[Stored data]

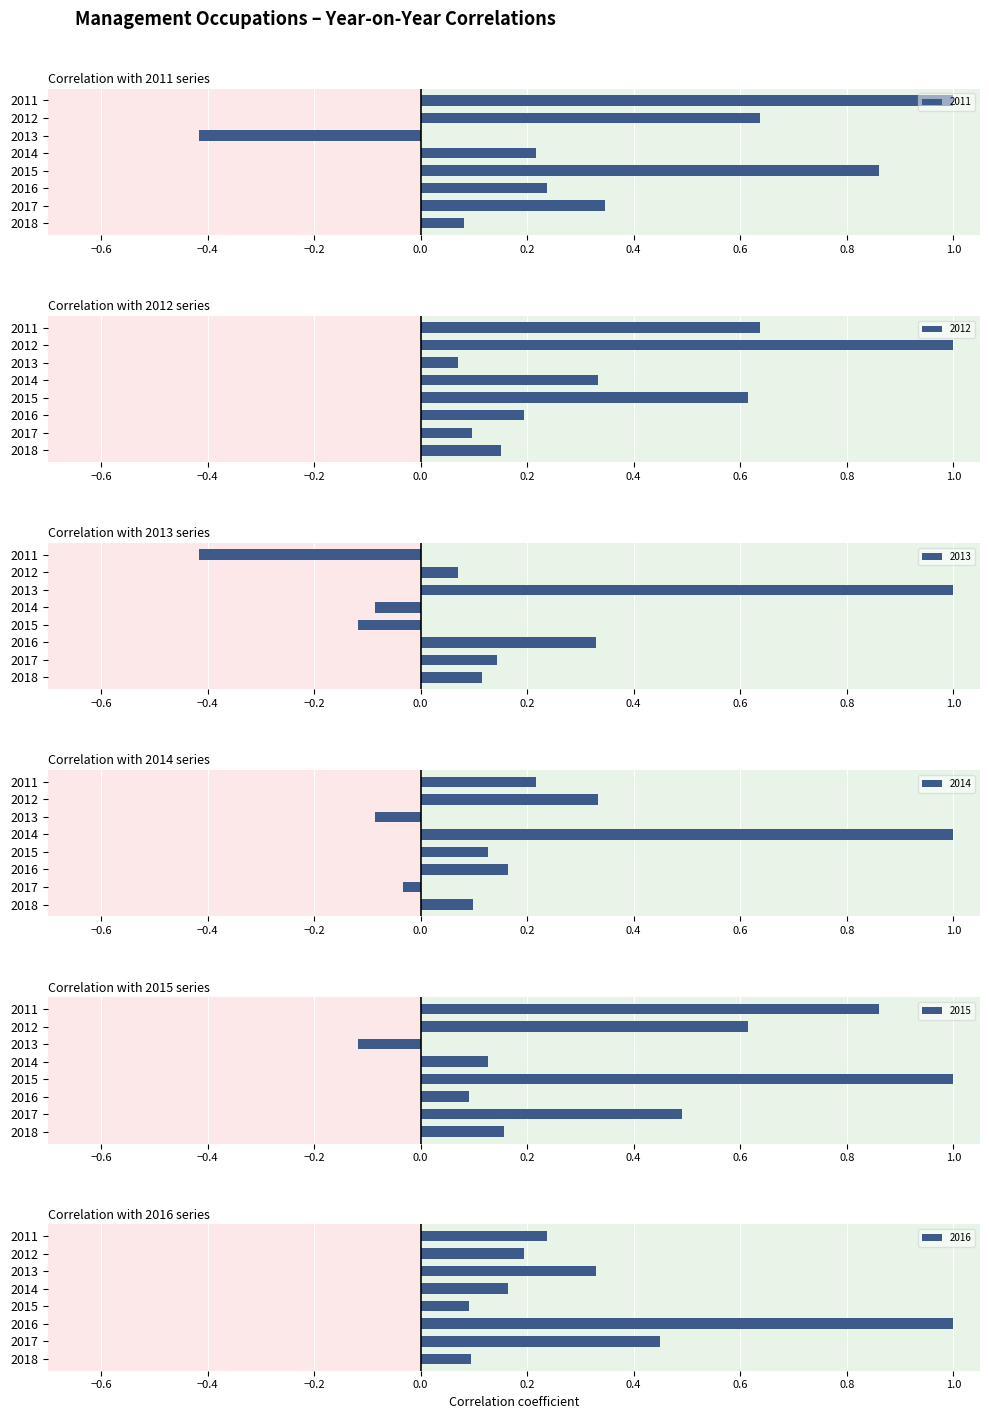

Which category has the highest value in the 2012 series?

2012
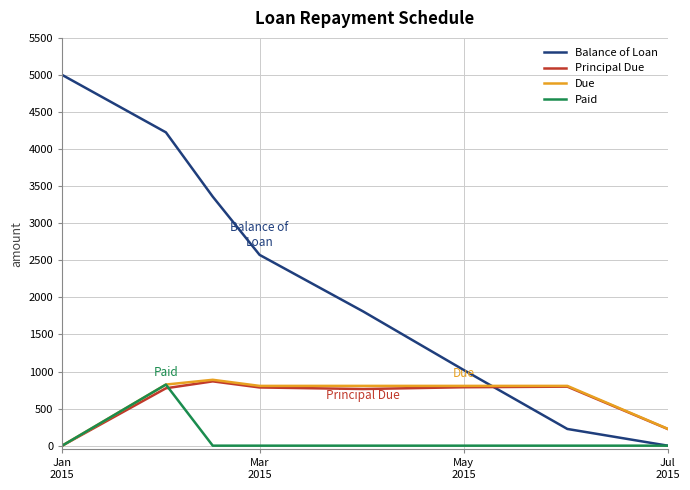

True or false: Balance of Loan and Principal Due cross at least once.

True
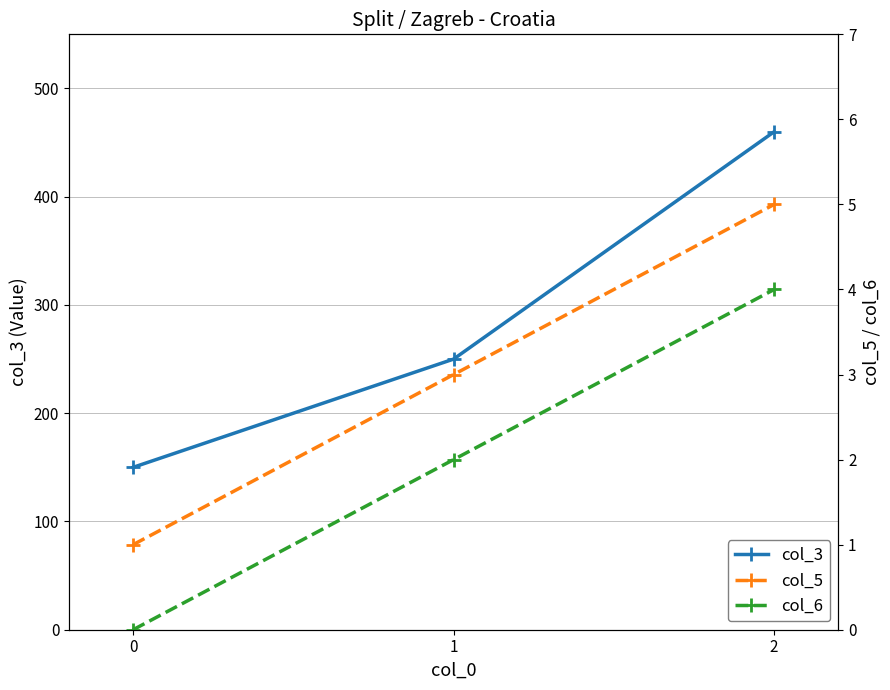

Is it true that col_3 equals 207 at 0?

False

Action item: Retype the text of every record above word for word, leaving out the pictures.

Response area:
Which category has the highest value in the 2012 series?

2012

True or false: Balance of Loan and Principal Due cross at least once.

True

Is it true that col_3 equals 207 at 0?

False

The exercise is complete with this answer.